We searched and searched—the security folks, the people who work in the cafeteria, everyone. But it was gone.

***

I remember sitting around an outdoor fire one night in Lusaka with some expat aid workers. The evening was wearing thin, and while people murmured quietly and stared into their glasses, I watched the fire.

A friend, sitting directly across from me, broke the quiet murmur: Lindsay, he said, what’s your favorite thing about Zambia?

All eyes on me. “The expats,” I said. They laughed quietly.

He pressed on, no really, what is it about this place that made you want to come back?

I said: the space.

***

A friend of mine spent two years in Mauritania. One night in DC, over a dinner of hotdogs and red wine (if you know me then you understand how typical this is), I tell him how hard it is to be back, how unhappy I am, and unhappy I am at myself for feeling unhappy.

What was it like for you, when you came back, I ask him?

—Everything seemed banal, he said, circumscribed.

I tell him I feel the same way but then point out the irony. I complained all the time when I lived in Dar: “And you? Life here—boring and banal? You lived in a village in rural Mauritania.”

He laughed: “Yeah, I was bored all the time there. But just being there was enough. Just going through the motions was interesting.”

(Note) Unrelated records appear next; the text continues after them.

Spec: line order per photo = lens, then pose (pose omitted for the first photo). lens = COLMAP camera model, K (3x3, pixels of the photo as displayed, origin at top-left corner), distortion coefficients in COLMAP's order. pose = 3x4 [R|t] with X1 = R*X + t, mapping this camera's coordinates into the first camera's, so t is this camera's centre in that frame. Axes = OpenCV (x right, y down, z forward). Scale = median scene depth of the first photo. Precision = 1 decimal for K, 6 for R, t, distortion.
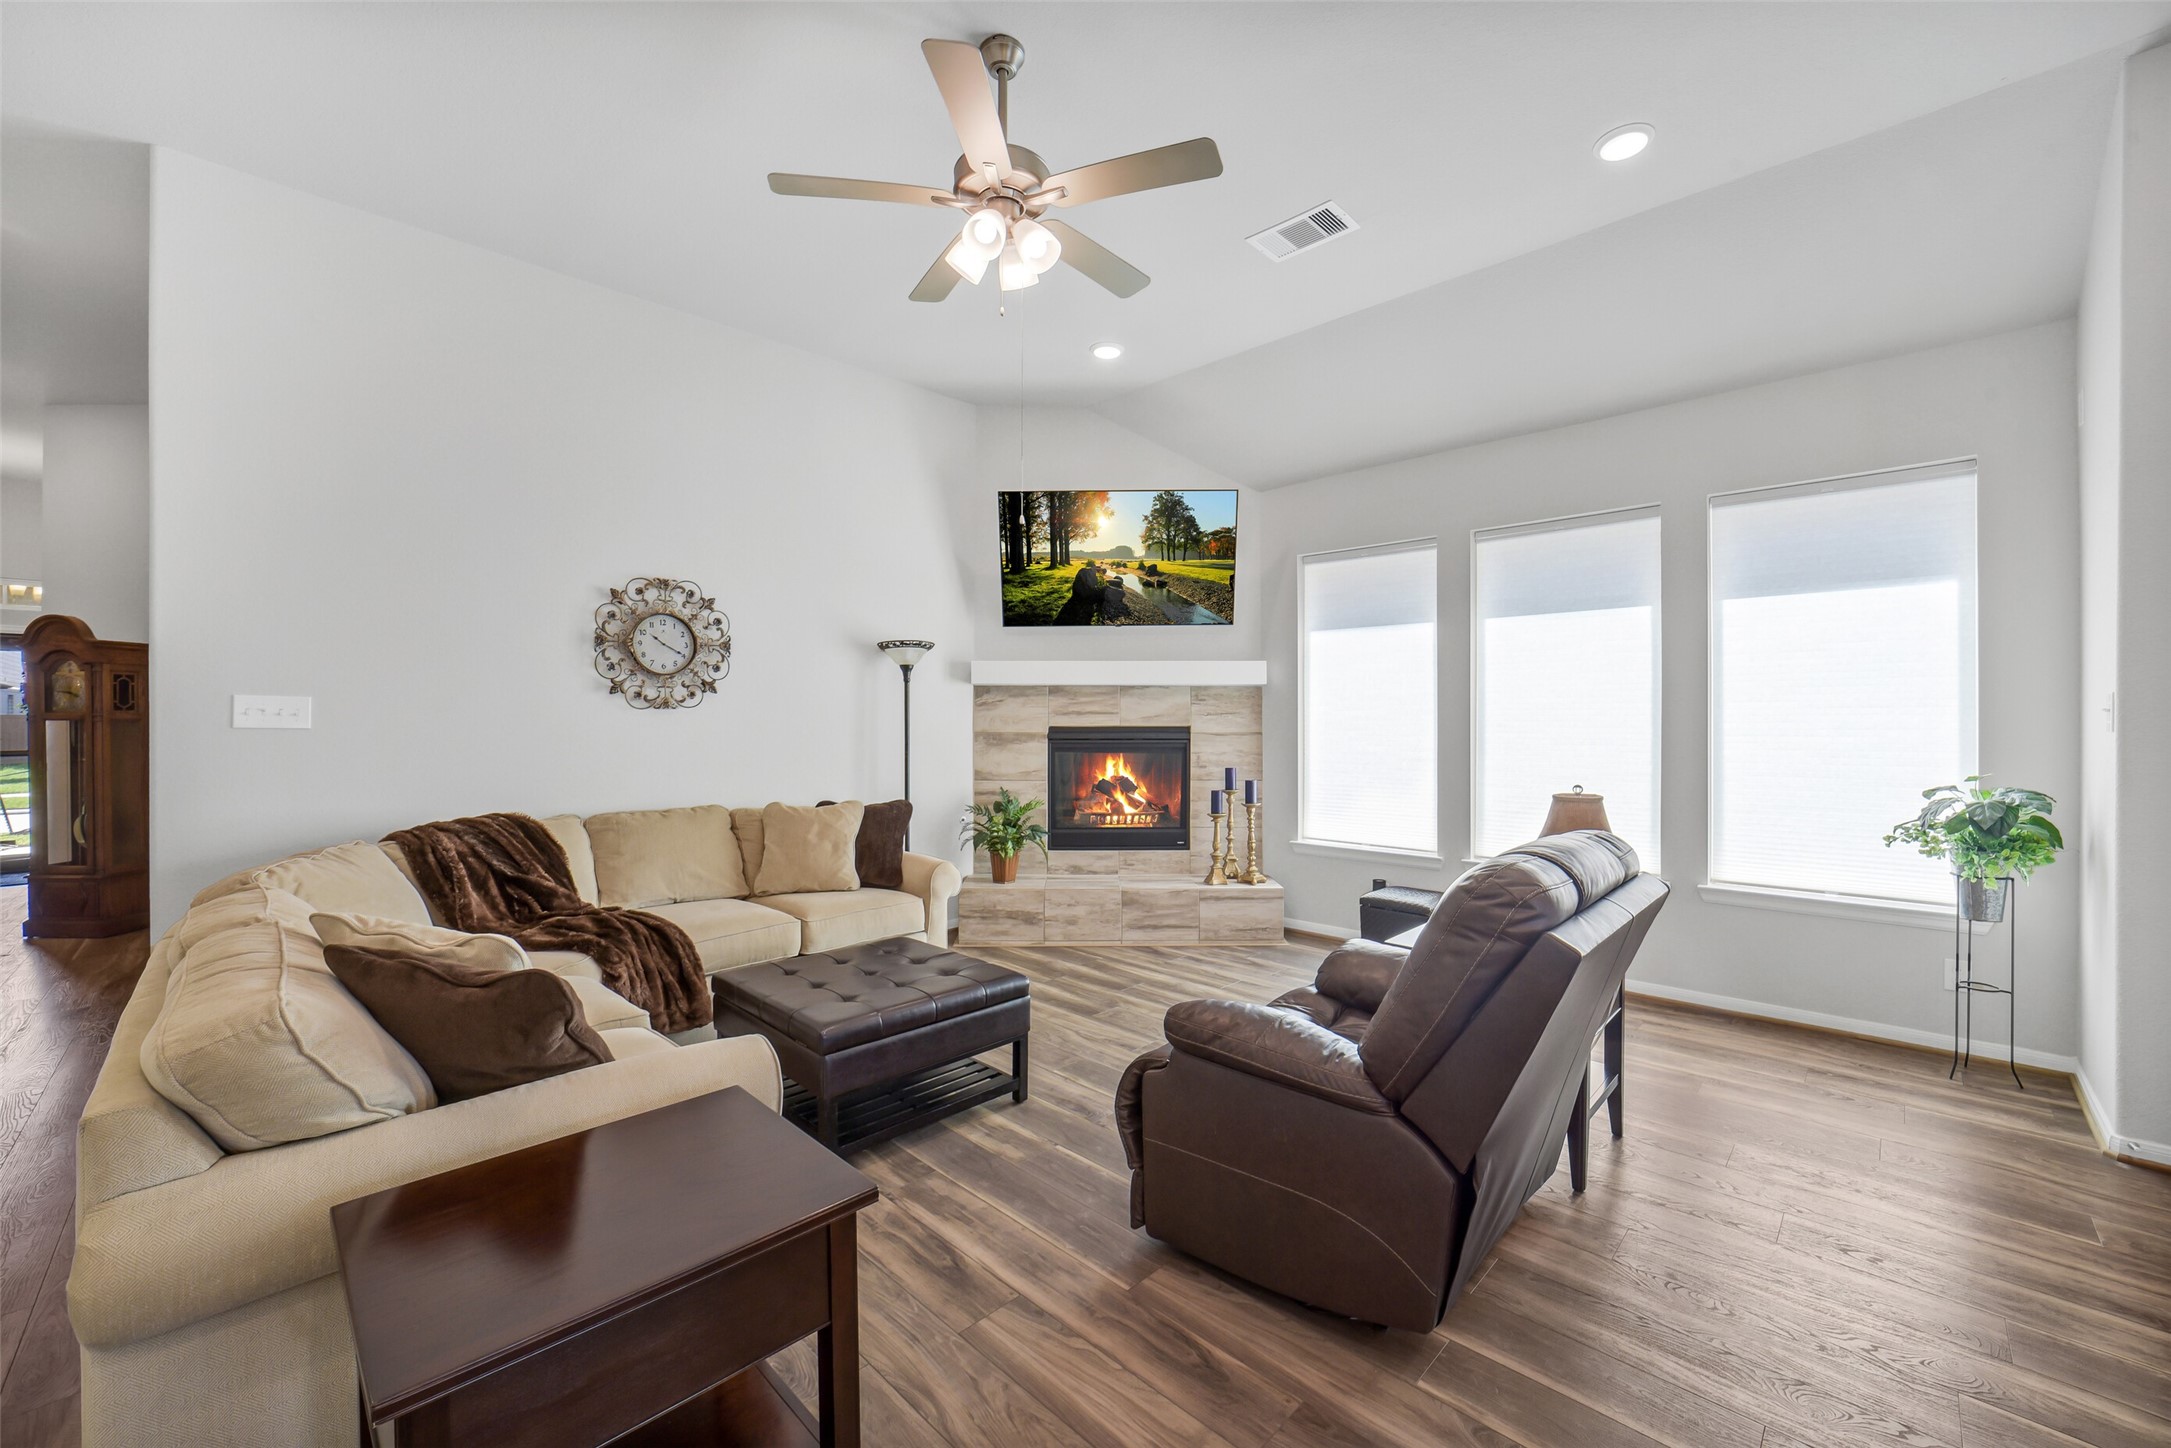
lens RADIAL K [[848.0, 0, 1097.5], [0, 848.0, 723.6], [0, 0, 1]] dist [-0.034178, 0.007353]
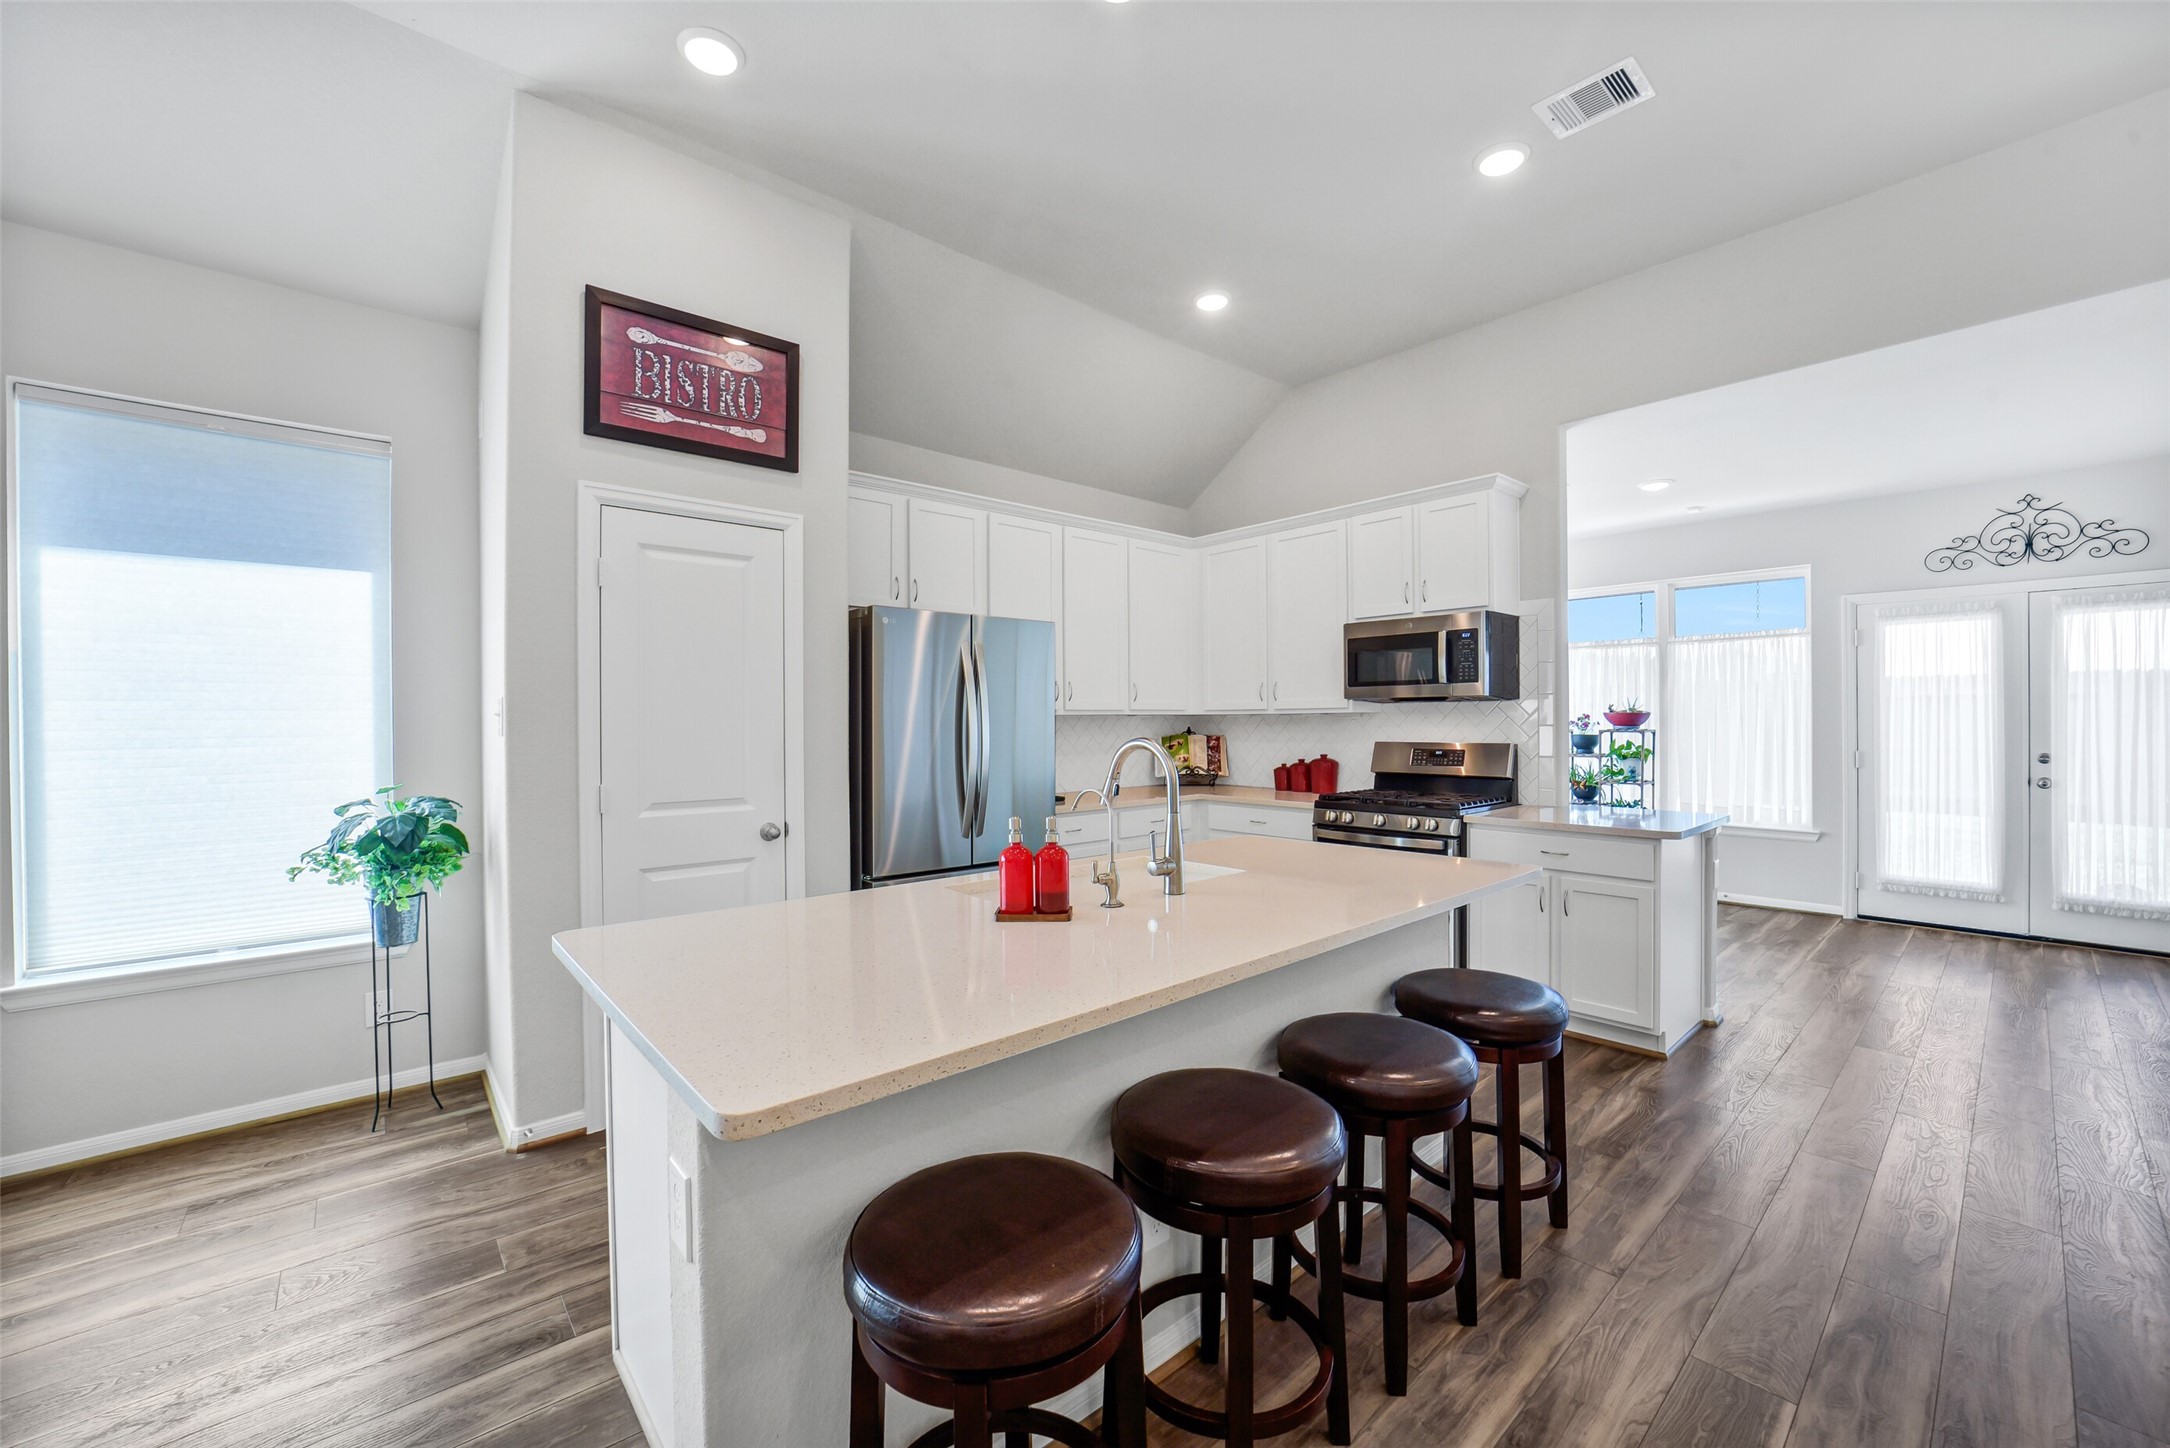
lens RADIAL K [[847.6, 0, 1087.8], [0, 847.6, 717.5], [0, 0, 1]] dist [-0.034178, 0.007353]
pose [[0.079229, 0.001046, 0.996856, 0.185410], [0.012311, 0.999922, -0.002028, -0.001164], [-0.996780, 0.012433, 0.079210, 0.135539]]
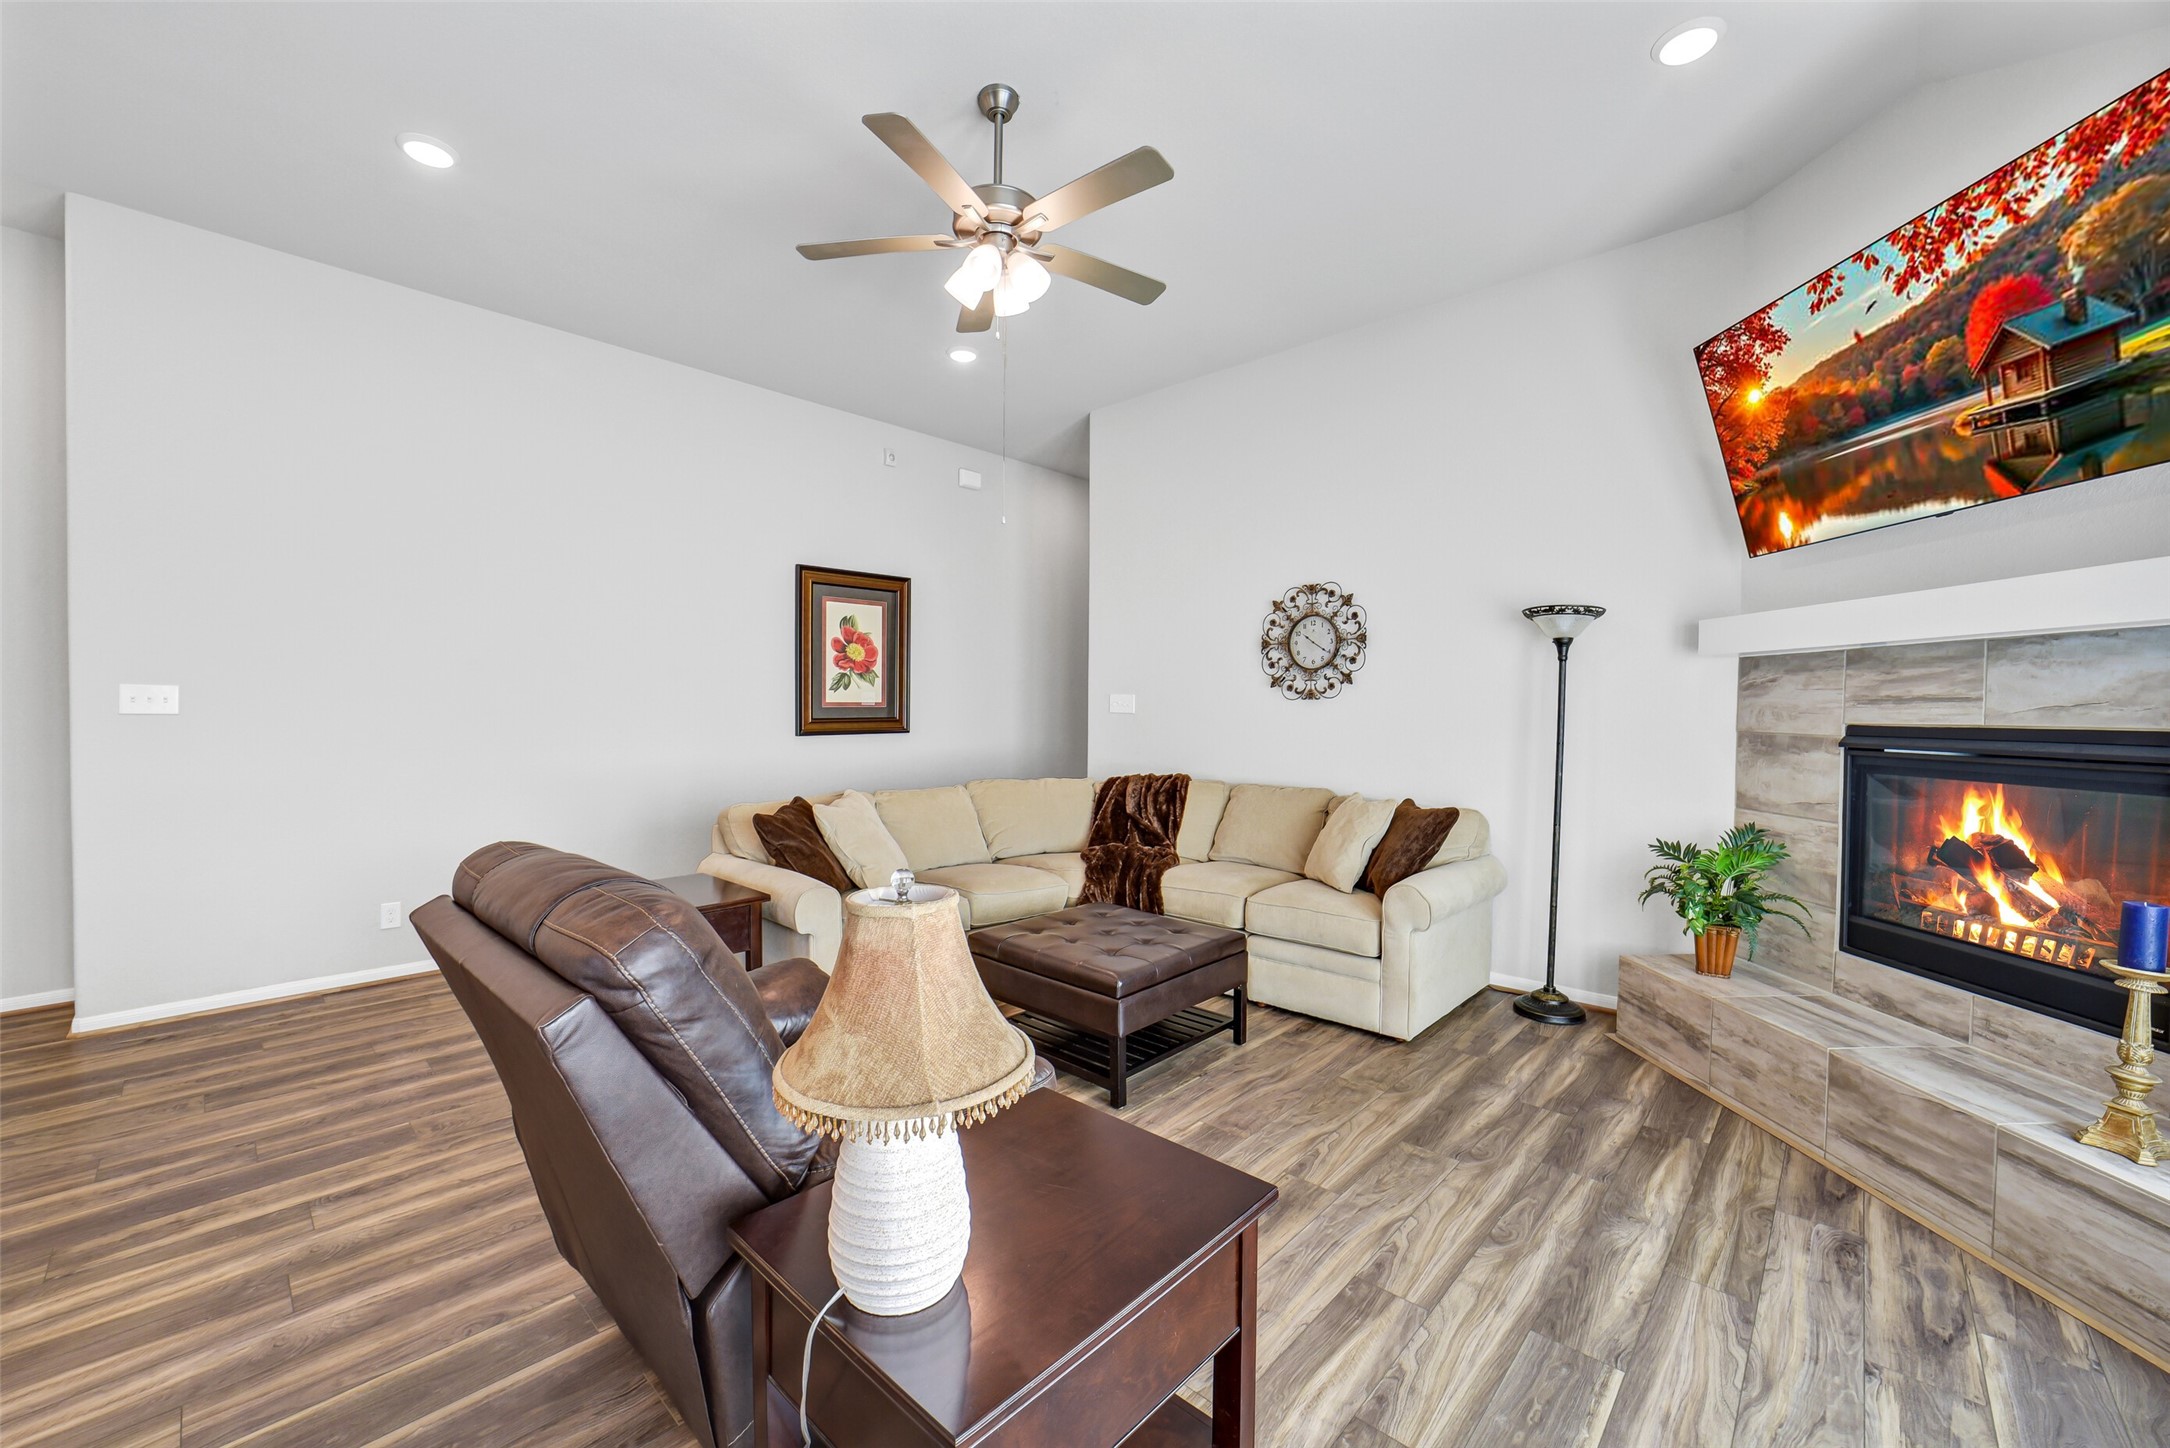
lens RADIAL K [[847.6, 0, 1093.8], [0, 847.6, 724.9], [0, 0, 1]] dist [-0.034178, 0.007353]
pose [[0.032305, 0.019767, -0.999283, 0.629967], [-0.011549, 0.999745, 0.019403, -0.001877], [0.999411, 0.010914, 0.032525, 0.690947]]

He tells me about being at a party one night and thinking that every conversation was meaningless. “I felt like everyone needed to be shaken out of the routines they were living in. It was hard. And I had a hard time connecting. It was like there were people everywhere, but they were just passing each other.”

It was like what my colleague, now in Bali, eventually told me on that cold January night: “There’s too much stuff here. Over there, we were a part of each other’s lives.”

***

I guess the longing for Africa comes from a combination of these things. I liked having fewer choices; I was happy when I had less stuff.

I liked how involved friends were in each others lives, almost as if we were family. I liked how we saw each other all the time, stayed at each other’s houses, the sense of camaraderie, the way we felt bound together by shared experience, like refugees in a foreign land.

And I liked the sense of freedom, the vastness of the landscape, like staring out across the ocean. I liked getting on planes every other week, hopping between countries as if they were metro stops. And meeting new people who did the same thing, floating out there in space and time.

I’ve spent a lot of time looking back.

But the truth is, being expats in excruciatingly poor countries cannot be the only way to live like that, that is, to live with less stuff, to live together, and to be free. There has to be a way to make that real where ever we are.